Everyone knows that suburbs are segregated, especially those in Virginia, while cities are bastions of racial harmony. That's just how it is, and "just how it is" never needs proof.

But look at this, from a source not generally known as biased toward saying such a thing:
William Frey of the Brookings Institution has started to mine the data, concluding that segregation is declining nationally and locally. In his analysis of the 100 largest metropolitan areas, 61 experienced declines in segregation between blacks and whites.

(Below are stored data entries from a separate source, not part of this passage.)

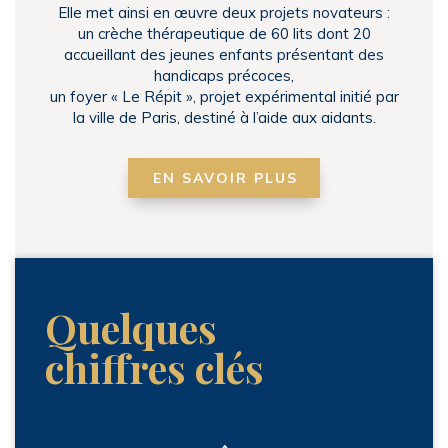
Elle met ainsi en œuvre deux projets novateurs :
un crèche thérapeutique de 60 lits dont 20
accueillant des jeunes enfants présentant des
handicaps précoces,
un foyer « Le Répit », projet expérimental initié par
la ville de Paris, destiné à l’aide aux aidants.
EN SAVOIR PLUS
Quelques
chiffres clés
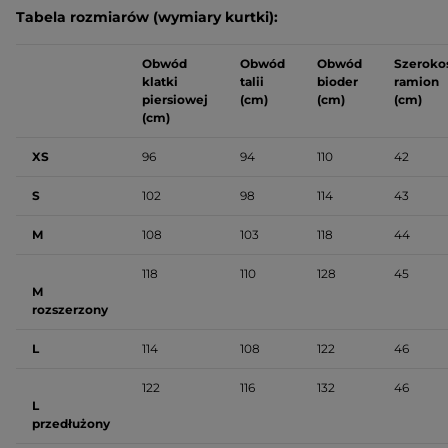
Tabela rozmiarów (wymiary kurtki):
Obwód
Obwód
Obwód
Szeroko
klatki
talii
bioder
ramion
piersiowej
(cm)
(cm)
(cm)
(cm)
XS
96
94
110
42
S
102
98
114
43
M
108
103
118
44
118
110
128
45
M
rozszerzony
L
114
108
122
46
122
116
132
46
L
przedłużony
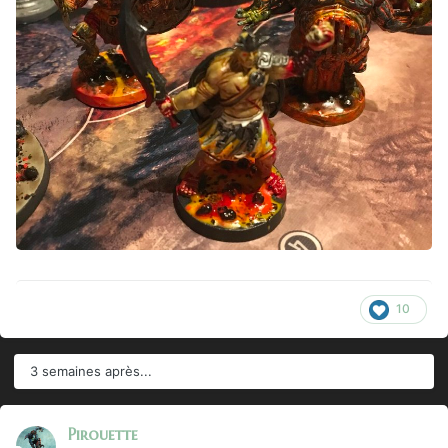
10
3 semaines après...
Pirouette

In Washington, Frey found that the average white person lives in a neighborhood that is 63 percent white, the average black person lives in a neighborhood that is 79 percent African American and the average Hispanic person lives in a neighborhood in which one out of four neighbors is Hispanic. That represents a small but noticeable improvement since 2000.

The District [of Columbia] exhibited the most segregation overall under a measurement called the Index of Dissimilarity or, more commonly, the segregation index. It estimates what percentage of people would have to move for races to be distributed in the same proportion in which they're represented overall in a region, with zero being the ideal and anything more than 60 considered high.

At 74 percent, the District had the fifth-highest segregation level in the nation, and Virginia had one of the lowest, 50 percent. Maryland was in between, with 65 percent.